Rencana Penyediaan RUSUNAWA Sebagai Relokasi Permukiman Kumuh

       Tinginya tingkat perekonomian yang berada di kota – kota besar di Indonesia menjadi daya tarik bagi masyarakat di daerah perdesaan sekitar kota tersebut (hinterland) untuk migrasi ke kota tersebut. Mereka datang ke Kota yang dituju karena di tempat tersebut banyak pilihan untuk memperoleh berbagai kesempatan dalam upaya memperbaiki kehidupannya. Mereka berharap memperoleh pendapatan yang lebih tinggi daripada di daerah asal, terutama perdesaan. Dampak dari permasalahan diatas yaitu terjadinya peningkatan kebutuhan lahan namun tidak diimbangi dengan jumlah lahan di perkotaan yang semakin terbatas dan nilai lahan yang semakin meningkat. Meningkatnya nilai suatu lahan mengakibatkan masyarakat berpenghasilan menengah ke bawah tidak mampu memenuhi kebutuhan lahan secara memadai, sehingga menyebabkan munculnya permukiman kumuh di beberapa daerah di suatu perkotaan.
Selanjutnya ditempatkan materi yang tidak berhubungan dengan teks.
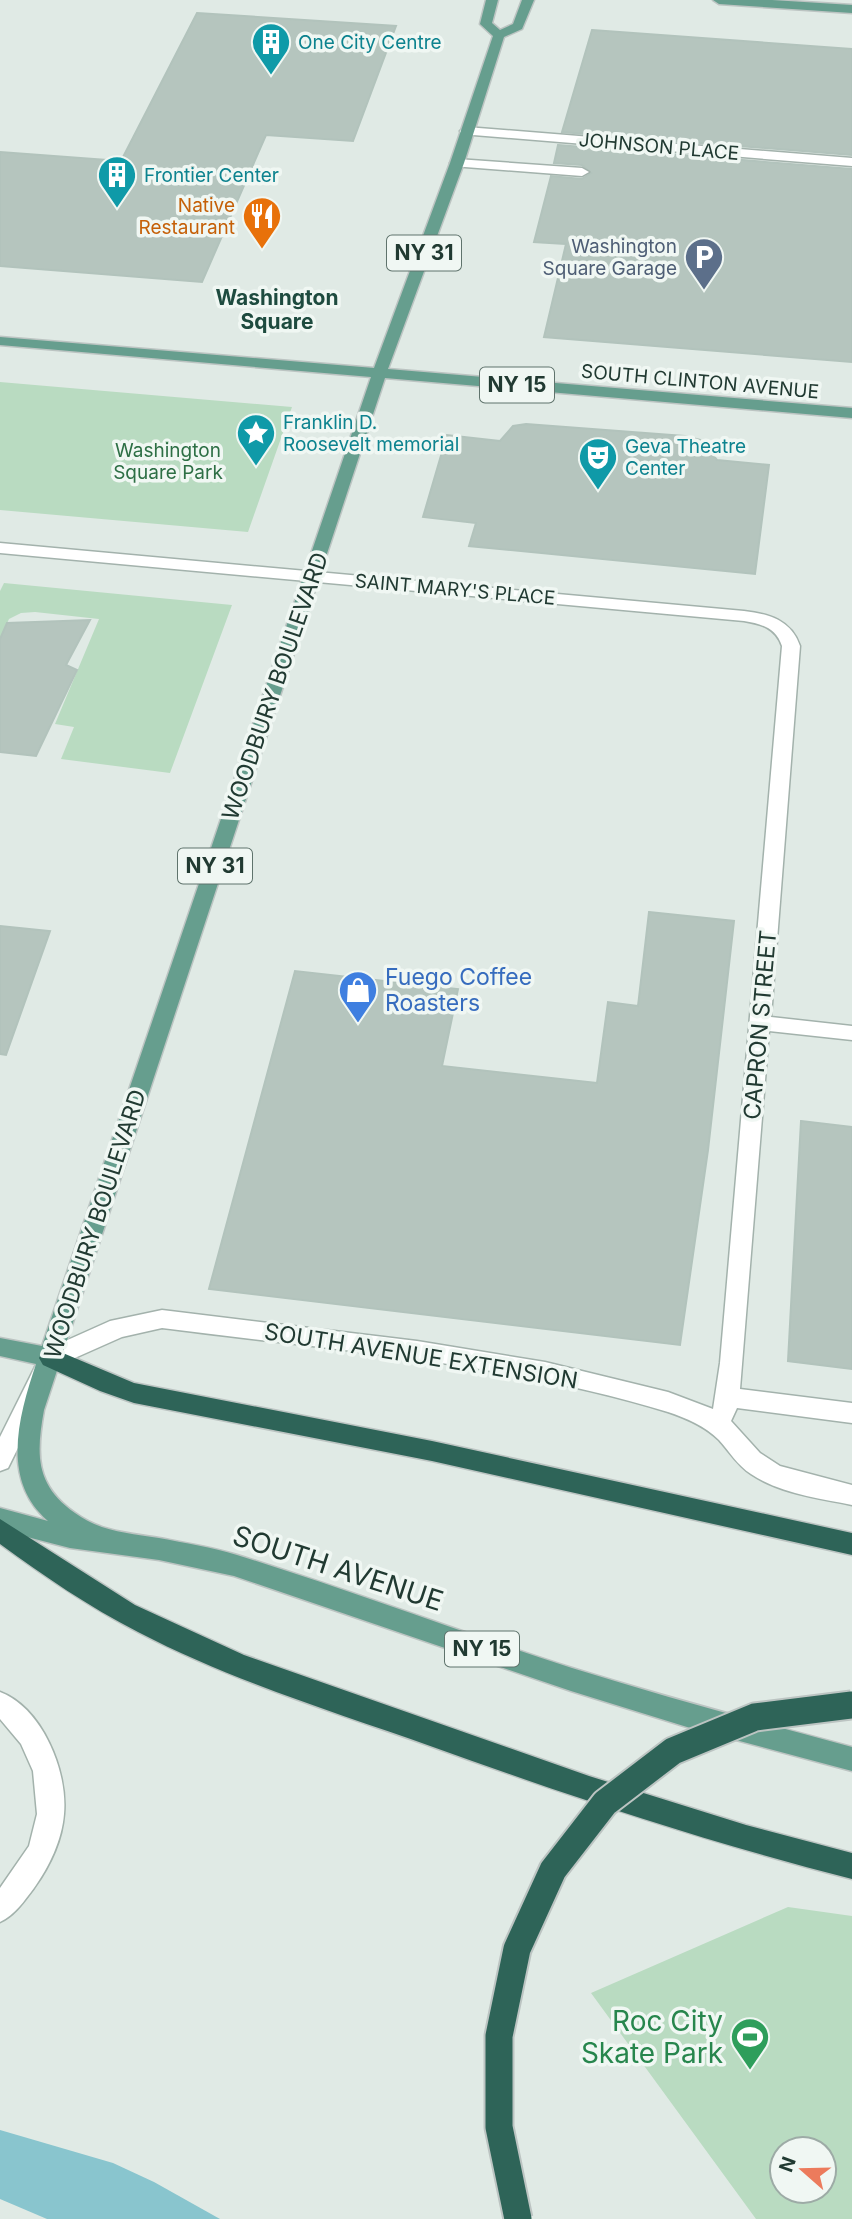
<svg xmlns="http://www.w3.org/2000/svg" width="852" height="2219" viewBox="0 0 852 2219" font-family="Inter,sans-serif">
<rect width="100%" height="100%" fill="#e0eae5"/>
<!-- green -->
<path fill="#b9dbc1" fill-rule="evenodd" d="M0 382 292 407 248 532 0 510Z
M4 583 232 605 170 773 61 759 74 727 55 724 99 619 35 612 21 613 9 619 0 639V591Z
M788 1907 852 1916V2219H756L591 1993ZM782 2149H824V2191H782Z"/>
<!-- water -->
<path fill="#89c5ce" d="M0 2130 113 2163 154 2182 220 2219H47L0 2199Z"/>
<!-- building -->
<path fill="#b5c5be" stroke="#b2c3bc" stroke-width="2" d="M197 13 396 26 353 141 266 135 202 282 0 266V152L121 161Z
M592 30 852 49V155L562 132Z
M558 145 852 169V362L544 337 566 244 534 242 551 176 582 179 591 173 582 165 554 163Z
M526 424 685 436 700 440 717 460 769 465 755 574 469 546 476 523 423 517 447 435 500 441 513 426Z
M90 620 66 665 77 670 36 756 0 752V639L7 623Z
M649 912 734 921 708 1150 680 1345 209 1289 295 971 458 989 442 1066 597 1083 608 1002 638 1006Z
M0 926 50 931 6 1055 0 1054Z
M801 1121 852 1127V1369L788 1361Z"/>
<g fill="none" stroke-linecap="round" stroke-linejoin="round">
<!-- minor casing -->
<g stroke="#a3b2ac" stroke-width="3">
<path id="minor" d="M466 127 852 158V166L461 134 460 131Z
M457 159 582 168 589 172 582 176 452 166 450 163Z
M0 543 744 611C769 614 791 620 800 646L771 1017 852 1026V1040L769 1031 740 1389 852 1403V1423L737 1408 731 1421 760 1453 780 1466 852 1485V1505C819 1498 781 1494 751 1474 738 1466 729 1451 719 1440 705 1426 686 1418 668 1412 505 1362 331 1350 162 1328L122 1337 59 1365 8 1468 0 1471V1437L43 1351 110 1321 162 1310 417 1341 545 1362 668 1392 713 1409 720 1363 782 646C776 628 762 624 744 621L0 553Z
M0 1692C42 1708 68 1771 64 1814 62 1840 49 1867 34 1888 24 1901 15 1915 0 1922V1888L29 1846 37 1814 33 1771 21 1744 0 1719Z"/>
</g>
<!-- major casing -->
<g stroke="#bcc4c2" stroke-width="3">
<path id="major" d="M486 0H498L492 23 500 30 513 24 522 0H534L522 29 504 37 464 163 388 369 852 408V418L385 378 44 1410C36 1454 35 1485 75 1513 101 1532 128 1533 159 1538 185 1543 212 1547 237 1555 350 1590 460 1632 572 1668 665 1697 758 1722 852 1747V1771L687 1727 571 1691 234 1576 159 1560 70 1548 0 1530V1508L48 1521C0 1480 19 1415 36 1364L0 1356V1338L42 1346 371 377 0 345V337L374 368 450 163 493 36 480 24Z
M713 0H772L852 5V13L719 4Z"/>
</g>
<!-- highway casing -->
<g stroke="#bcc4c2" stroke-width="3">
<path id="highway" d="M51 1348 134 1383 432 1441 852 1533V1555L432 1461 134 1403 100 1391 43 1365 39 1358 43 1351Z
M0 1519 135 1605 244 1655 589 1776 746 1825 852 1853V1879C710 1843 572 1797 433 1747 334 1712 232 1681 138 1632 89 1607 44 1576 0 1544Z"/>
</g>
<!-- minor -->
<use href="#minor" fill="#fff" fill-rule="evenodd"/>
<!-- major -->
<use href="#major" fill="#669e8e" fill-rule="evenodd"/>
<!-- highway -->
<use href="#highway" fill="#2e6458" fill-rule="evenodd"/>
<!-- highway-bridge casing -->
<g stroke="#bcc4c2" stroke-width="31" stroke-linecap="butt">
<path id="highway-bridge" d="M518 2219 499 2127V2036L517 1949 553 1870 605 1803 673 1751 755 1717 852 1705"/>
</g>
<!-- highway-bridge -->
<use href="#highway-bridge" stroke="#2e6458" stroke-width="27"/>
</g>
<!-- icons -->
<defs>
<g id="building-pin" transform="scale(2.0125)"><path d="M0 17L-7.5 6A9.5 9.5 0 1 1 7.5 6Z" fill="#0f9aa8" stroke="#f0f7f3"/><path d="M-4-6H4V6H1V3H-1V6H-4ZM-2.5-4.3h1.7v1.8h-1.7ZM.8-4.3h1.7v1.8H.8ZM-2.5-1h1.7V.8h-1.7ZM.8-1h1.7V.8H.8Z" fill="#fff"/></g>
<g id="restaurant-pin" transform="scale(2.0125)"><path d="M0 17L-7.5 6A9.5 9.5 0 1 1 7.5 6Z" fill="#e8710a" stroke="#f0f7f3"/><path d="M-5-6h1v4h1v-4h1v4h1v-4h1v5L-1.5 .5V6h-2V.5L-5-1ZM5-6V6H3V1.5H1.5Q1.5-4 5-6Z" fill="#fff"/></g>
<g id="parking-pin" transform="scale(2.0125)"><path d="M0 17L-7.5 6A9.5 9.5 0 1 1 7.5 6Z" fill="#5c6f8a" stroke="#f0f7f3"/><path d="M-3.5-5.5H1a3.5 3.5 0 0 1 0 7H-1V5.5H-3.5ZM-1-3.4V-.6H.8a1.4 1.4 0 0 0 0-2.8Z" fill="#fff"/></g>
<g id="sight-pin" transform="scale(2.0125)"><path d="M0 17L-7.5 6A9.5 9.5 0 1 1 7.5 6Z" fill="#0f9aa8" stroke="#f0f7f3"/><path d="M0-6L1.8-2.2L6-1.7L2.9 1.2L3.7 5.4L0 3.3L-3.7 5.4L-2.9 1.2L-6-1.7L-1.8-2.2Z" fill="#fff"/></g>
<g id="theatre-pin" transform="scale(2.0125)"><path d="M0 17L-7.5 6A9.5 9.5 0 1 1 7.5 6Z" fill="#0f9aa8" stroke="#f0f7f3"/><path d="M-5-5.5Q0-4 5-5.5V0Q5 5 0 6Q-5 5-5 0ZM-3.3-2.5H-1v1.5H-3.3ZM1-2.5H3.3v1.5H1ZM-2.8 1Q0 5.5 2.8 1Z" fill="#fff"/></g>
<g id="shop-pin" transform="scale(2.0125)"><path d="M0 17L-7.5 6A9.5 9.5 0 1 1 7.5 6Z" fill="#3f7fe0" stroke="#f0f7f3"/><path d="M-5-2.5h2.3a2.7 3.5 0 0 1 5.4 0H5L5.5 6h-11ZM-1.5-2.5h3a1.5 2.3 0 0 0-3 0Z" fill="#fff"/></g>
<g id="stadium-pin" transform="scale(2.0125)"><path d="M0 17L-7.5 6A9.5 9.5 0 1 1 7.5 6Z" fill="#2e9e5b" stroke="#f0f7f3"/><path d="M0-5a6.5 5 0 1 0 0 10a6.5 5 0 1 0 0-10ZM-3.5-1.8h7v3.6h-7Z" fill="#fff"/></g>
</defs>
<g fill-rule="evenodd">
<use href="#building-pin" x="271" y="42"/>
<use href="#building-pin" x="117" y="175"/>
<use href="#restaurant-pin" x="262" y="216"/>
<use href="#parking-pin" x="704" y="257"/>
<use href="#sight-pin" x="256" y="433"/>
<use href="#theatre-pin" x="598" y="457"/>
<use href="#shop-pin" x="358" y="990"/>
<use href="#stadium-pin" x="750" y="2037"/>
</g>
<g text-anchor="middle" stroke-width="7" stroke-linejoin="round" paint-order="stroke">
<!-- far-culture labels -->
<g font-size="19" fill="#0d838f" stroke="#f0f7f3" text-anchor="start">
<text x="298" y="49">One City Centre</text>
<text x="144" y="182">Frontier Center</text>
<text x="283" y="429">Franklin D.<tspan x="283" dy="22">Roosevelt memorial</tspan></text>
<text x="625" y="453">Geva Theatre<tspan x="625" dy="22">Center</tspan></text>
</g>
<!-- far-street labels -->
<g font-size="19" fill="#213a32" stroke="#f0f7f3">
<text transform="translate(659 146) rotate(5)" y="7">JOHNSON PLACE</text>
<text transform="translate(700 381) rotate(5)" y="7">SOUTH CLINTON AVENUE</text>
<text transform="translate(455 589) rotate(5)" y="7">SAINT MARY'S PLACE</text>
</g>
<!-- far-food labels -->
<g font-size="19" fill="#c56008" stroke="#f0f7f3" text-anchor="end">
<text x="235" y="212">Native<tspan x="235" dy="22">Restaurant</tspan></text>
</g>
<!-- far-service labels -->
<g font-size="19" fill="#4e5e75" stroke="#f0f7f3" text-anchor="end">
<text x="677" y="253">Washington<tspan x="677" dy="22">Square Garage</tspan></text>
</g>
<!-- far-park labels -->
<g font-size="19" fill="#2d6f45" stroke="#f0f7f3">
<text x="168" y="457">Washington<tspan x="168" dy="22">Square Park</tspan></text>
</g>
<!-- shield labels -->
<g fill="#f0f7f3" stroke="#5f736c" stroke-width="2">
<rect x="387" y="235.5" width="74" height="35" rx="5"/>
<rect x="480" y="367.5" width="74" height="35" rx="5"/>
<rect x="178" y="848.5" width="74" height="35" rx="5"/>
<rect x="445" y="1631.5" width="74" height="35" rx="5"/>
</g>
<g font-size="21" font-weight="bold" fill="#213a32">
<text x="424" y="260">NY 31</text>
<text x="517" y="392">NY 15</text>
<text x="215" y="873">NY 31</text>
<text x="482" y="1656">NY 15</text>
</g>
<!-- far-neighbourhood labels -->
<g font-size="21" font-weight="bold" fill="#1e4b3f" stroke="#f0f7f3">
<text x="277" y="305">Washington<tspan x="277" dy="24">Square</tspan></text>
</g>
<!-- street labels -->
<g font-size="23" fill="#213a32" stroke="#f0f7f3">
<text transform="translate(275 686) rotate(-71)" y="8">WOODBURY BOULEVARD</text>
<text transform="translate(760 1025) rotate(-85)" y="8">CAPRON STREET</text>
<text transform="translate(95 1224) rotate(-72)" y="8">WOODBURY BOULEVARD</text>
<text transform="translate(421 1356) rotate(9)" y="8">SOUTH AVENUE EXTENSION</text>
</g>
<!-- shop labels -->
<g font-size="23" fill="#366cbe" stroke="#f0f7f3" text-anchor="start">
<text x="385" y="985">Fuego Coffee<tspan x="385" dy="26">Roasters</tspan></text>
</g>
<!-- near-street labels -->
<g font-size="28" fill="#213a32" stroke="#f0f7f3">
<text transform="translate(338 1568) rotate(18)" y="10">SOUTH AVENUE</text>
</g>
<!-- near-leisure labels -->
<g font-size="28" fill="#27864d" stroke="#f0f7f3" text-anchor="end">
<text x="723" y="2031">Roc City<tspan x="723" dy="32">Skate Park</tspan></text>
</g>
</g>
<!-- north arrow -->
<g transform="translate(803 2170) rotate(290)"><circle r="33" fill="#f0f7f3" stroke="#9daba6" stroke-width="2"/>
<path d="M0-5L12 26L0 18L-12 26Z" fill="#ec7b5c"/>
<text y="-10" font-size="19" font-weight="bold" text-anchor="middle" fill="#213a32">N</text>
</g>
</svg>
       Proses terbentuknya permukiman kumuh di perkotaan dimulai dengan dibangunnya perumahan oleh sektor non-formal (penduduk pendatang). Pada proses pembangunan oleh sektor non-formal tersebut mengakibatkan munculnya lingkungan perumahan kumuh, yang padat, tidak teratur. Kemudian permukiman kumuh tersebut menyebar hampir di seluruh kawasan perkotaan, seperti pada pusat-pusat perdagangan, pasar kota, perkampungan pinggir kota, dan disekitar bantaran sungai kota. Permasalahan yang terjadi akibatnya adanya permukiman kumuh yaitu kawasan disekitar permukiman tersebut menjadi buruk akibat dampak sosial dari penduduk pendatang dan lingkungan sekitar menjadi kotor. Terutama permukiman kumuh yang berada di bantaran sungai, permukiman kumuh tersebut dapat menimbulkan pencemaran sungai karena hampir sebagian besar permukiman kumuh yang berada di bantaran sungai tidak memiliki jaringan drainase maupun fasilitas MCK yang memadai. Sehingga penduduk yang berada di bantaran sungai tersebut memanfaatkan air sungai untuk keperluan sehari – hari.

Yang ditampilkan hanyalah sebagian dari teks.